Worldwide distribution and goat milk benefits was discussed, leading to the justifiable assumption that more people drink goat milk or eat their products than any other milk after weaning from human nursing. Goats have had a superior growth rate in numbers compared to other milk-producing domestic animals, especially in the developing countries with large population increases and high rates of undernutrition and malnutrition.
Modern goat farming, especially with milking goats, can be quite profitable regardless of country, if intensive types of management are practiced, leading to the prospect that for the increasing people populations there are increasing numbers of milk-producing goats available to fight undernutrition and malnutrition.
The choice for goat milk has at least three reasons,¹ they are more adapted to severe climate and geological conditions than any other domestic milk-producing mammal;2 they are easier and cheaper kept, especially by women and children than any other domestic milk-producing mammal;3 and their milk has superior nutritional and health qualities compared to the milk of the other domestic milk-producing mammals. Thus it can seriously be asked why do goat milk benefits matter?

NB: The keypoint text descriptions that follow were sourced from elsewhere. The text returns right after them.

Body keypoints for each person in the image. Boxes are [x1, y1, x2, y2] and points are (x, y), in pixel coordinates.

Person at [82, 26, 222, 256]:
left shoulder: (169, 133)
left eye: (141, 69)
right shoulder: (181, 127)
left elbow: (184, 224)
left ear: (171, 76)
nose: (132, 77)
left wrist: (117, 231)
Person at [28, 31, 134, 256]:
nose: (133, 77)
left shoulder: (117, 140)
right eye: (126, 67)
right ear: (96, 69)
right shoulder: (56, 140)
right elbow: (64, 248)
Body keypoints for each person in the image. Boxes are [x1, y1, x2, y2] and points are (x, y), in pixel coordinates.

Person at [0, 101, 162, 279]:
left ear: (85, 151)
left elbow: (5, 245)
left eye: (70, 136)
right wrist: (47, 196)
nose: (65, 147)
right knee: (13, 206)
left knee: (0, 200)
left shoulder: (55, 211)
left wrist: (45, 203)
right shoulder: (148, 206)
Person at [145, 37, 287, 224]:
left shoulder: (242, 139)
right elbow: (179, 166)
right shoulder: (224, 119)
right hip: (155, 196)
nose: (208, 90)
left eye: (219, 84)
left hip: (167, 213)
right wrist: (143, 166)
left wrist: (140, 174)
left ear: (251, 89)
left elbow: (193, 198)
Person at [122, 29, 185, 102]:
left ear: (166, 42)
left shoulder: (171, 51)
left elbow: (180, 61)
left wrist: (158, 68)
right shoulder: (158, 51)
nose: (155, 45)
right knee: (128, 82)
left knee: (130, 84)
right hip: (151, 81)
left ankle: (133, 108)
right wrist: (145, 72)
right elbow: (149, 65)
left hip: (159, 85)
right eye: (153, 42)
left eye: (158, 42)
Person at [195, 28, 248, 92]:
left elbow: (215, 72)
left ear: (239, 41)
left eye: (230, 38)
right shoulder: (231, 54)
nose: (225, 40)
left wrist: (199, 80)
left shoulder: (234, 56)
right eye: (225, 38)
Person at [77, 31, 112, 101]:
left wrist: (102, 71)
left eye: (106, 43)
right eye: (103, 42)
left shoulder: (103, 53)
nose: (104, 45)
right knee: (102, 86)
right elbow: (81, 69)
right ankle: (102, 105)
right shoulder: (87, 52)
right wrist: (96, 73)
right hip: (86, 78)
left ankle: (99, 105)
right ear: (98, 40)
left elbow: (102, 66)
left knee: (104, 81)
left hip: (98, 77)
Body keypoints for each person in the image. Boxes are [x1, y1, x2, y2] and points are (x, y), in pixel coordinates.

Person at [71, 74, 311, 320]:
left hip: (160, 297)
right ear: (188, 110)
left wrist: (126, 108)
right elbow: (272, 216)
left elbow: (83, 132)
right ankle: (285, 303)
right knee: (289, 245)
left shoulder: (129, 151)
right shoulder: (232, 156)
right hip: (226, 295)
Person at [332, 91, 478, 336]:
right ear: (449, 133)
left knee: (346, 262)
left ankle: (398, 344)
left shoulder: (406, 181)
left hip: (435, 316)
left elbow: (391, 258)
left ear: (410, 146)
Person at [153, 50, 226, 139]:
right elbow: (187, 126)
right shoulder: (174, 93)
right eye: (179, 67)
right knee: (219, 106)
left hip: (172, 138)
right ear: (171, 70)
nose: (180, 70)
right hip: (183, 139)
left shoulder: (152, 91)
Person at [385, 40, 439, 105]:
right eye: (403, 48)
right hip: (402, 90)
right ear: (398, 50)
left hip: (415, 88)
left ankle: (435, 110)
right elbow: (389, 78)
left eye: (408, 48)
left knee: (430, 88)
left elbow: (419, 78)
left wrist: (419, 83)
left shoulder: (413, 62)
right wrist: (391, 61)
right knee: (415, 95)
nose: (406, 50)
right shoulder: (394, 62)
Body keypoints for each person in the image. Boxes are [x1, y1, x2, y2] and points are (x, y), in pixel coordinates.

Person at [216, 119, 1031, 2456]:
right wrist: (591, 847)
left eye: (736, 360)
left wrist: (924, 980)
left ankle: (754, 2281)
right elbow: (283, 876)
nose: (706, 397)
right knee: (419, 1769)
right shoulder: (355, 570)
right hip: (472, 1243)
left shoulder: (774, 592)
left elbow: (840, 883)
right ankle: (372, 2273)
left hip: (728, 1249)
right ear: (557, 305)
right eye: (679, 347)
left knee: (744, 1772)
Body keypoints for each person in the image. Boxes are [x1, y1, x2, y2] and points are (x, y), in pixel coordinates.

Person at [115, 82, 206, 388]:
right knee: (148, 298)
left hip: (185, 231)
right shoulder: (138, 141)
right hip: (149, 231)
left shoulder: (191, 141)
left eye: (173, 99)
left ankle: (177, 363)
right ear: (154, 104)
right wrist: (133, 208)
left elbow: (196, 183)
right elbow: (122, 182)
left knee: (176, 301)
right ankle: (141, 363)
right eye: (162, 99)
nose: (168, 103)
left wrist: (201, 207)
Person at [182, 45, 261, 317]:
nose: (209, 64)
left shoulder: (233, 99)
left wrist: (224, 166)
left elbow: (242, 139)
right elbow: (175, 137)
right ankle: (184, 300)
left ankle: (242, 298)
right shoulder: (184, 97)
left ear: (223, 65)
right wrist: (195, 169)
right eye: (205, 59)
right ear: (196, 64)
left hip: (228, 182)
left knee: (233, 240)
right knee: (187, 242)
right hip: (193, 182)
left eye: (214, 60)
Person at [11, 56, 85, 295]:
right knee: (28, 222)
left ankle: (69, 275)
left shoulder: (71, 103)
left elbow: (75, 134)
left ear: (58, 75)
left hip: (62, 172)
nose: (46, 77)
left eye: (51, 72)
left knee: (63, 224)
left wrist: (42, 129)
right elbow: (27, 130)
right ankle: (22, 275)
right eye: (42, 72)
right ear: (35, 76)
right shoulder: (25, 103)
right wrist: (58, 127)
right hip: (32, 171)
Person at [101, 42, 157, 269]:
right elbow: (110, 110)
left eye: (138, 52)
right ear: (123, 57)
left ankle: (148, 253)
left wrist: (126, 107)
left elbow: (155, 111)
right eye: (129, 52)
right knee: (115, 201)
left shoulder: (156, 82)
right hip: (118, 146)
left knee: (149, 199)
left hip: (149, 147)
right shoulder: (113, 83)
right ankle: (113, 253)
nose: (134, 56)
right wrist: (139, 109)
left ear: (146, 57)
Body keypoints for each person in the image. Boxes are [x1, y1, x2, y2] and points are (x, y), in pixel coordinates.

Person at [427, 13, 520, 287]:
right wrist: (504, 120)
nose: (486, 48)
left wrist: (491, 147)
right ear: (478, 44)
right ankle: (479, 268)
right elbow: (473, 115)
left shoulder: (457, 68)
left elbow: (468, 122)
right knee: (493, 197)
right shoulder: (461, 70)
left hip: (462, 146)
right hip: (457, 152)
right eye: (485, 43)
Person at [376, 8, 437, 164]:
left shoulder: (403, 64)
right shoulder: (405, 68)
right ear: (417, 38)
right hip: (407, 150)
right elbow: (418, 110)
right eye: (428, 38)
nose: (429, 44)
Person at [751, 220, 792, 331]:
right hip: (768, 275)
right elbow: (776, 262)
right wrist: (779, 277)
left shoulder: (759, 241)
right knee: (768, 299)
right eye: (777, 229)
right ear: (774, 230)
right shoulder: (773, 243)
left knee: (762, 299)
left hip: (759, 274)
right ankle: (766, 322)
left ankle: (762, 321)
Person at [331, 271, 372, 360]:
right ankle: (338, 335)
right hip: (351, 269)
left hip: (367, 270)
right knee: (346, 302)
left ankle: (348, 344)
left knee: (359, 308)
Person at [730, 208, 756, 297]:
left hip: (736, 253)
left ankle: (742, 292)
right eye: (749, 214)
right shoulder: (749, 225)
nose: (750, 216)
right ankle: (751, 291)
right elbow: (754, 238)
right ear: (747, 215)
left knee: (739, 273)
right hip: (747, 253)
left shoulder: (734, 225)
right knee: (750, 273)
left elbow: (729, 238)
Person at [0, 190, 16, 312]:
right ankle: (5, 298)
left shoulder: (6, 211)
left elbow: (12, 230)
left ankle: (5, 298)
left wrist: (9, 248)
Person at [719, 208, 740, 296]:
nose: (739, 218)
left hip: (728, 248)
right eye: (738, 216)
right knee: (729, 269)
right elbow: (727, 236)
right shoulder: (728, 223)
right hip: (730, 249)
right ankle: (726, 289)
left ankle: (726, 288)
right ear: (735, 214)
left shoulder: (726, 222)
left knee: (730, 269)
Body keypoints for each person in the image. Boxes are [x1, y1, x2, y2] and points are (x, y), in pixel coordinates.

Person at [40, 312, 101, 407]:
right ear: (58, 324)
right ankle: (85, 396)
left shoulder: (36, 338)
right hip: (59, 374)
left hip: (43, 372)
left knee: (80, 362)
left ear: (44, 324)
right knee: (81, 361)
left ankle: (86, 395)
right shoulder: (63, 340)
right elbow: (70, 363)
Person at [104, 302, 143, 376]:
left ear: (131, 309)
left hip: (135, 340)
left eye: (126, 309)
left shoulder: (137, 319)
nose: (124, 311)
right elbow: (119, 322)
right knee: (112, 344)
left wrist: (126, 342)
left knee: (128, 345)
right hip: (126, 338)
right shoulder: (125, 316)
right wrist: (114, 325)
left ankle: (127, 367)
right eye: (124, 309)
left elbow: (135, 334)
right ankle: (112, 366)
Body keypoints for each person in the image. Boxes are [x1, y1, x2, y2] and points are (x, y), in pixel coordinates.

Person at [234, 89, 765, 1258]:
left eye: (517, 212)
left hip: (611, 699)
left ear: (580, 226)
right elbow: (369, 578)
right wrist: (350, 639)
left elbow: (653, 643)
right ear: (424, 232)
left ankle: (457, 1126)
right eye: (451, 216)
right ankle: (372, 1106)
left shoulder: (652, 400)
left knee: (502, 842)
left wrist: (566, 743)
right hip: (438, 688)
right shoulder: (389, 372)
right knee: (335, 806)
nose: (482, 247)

What then is the justification of producing goat milk, if goat milk vs. cow milk were the same for the nutrition of man? However, they are not in at least two major categories: proteins and lipids in goat milk are very different from those in cow milk. Milk proteins are of the same type in cow or goat milk, but their relative amounts differ greatly, which affects human digestion and cheese yield significantly. Alpha-s-1 casein is the major protein in cow milk but is only found in very low levels or not at all in goat milk, where the polymorphic variant alpha-s-2 casein dominates, which is responsible for soft curd and easier digestion but also lower cheese yield.12 Efforts are under way in France and the U.S. to test goat bucks for the presence of the rare alpha-s-1 casein gene and breed selectively against it. Unfortunately, this would eliminate one of the superior values of goat milk for human nutrition, just because cheese yield would be higher. Kappa casein has also been found to differ between cow and goat milk because of amino acid substitutions. Average amino acid composition of goat milk is higher in six of the 10 essential acids: cysteine, tyrosine, lysine, valine, threonine, and isoleucine. Due to these compositional differences, some physical properties of goat milk also differ, such as the size and form of the casein micelle, solubilization, mineral contents, and heat stability.
SCT and MCT have been used as medical treatments in cases of gastrointestinal and other disorders including intestinal resection, coronary bypass, gallstones, premature infant feeding, malabsorption syndrome, and others, because of their unique ability to provide energy directly in human metabolism instead of being deposited in adipose tissue, while also lowering, limiting, and inhibiting cholesterol,13-16 which is of significant benefit for cardiovascular health. This biomedical superiority of goat milk has not been used in marketing and promotion, but has great potential.17 In a study in Madagascar18 with 30 hospitalized children, those on goat milk outgained the cow milk children by 9 percent during the study period. In other studies in Spain,19 similar results were obtained besides a reduction of total cholesterol levels and the LDL fraction, which was due to the higher provision of MCT from goat milk. In an Algerian study20 with 64 children with malabsorption syndromes, feeding goat milk caused significantly higher rates of fat absorption in the intestines.
Cow milk protein allergy in infants can be eight percent according to one study21 or as high as 20 percent according to another study,22 depending on country, but the use of goat milk is a cure in approximately at least 40 percent of all cow milk allergy cases23 or more.24 Many anecdotal reports25 support goat milk benefits for cases with cow milk allergy. A preliminary report26 of a nutritional study with 38 children drinking daily either 1 liter goat milk or 1 liter cow milk showed that 22 percent of the cow milk children were underweight. The goat milk children were superior in skeletal mineralization, blood serum vitamin A, calcium, thiamin, riboflavin, niacin, and hemoglobin levels. A study with rats27 fed either goat or cow milk showed the goat milk rats grew also significantly better, had higher liver weights, greater hemoglobin iron gain, and higher iron absorption. The wide genetic diversity of milk proteins makes it difficult to identify which one is the responsible one in clinical cases of allergy, however studies with guinea pigs28 have shown that they had allergic reactions when fed alpha-s-1 casein and not if they were fed alpha-s-2 casein. Since alpha-s-1 casein is the dominant protein in cow milk, this may now explain why goat milk is so often a cure for cow milk allergy, since the dominant protein in goat is not alpha-s-1 casein but alpha-s-2 casein and goat milk lacking alpha-s-1 casein is less allergenic.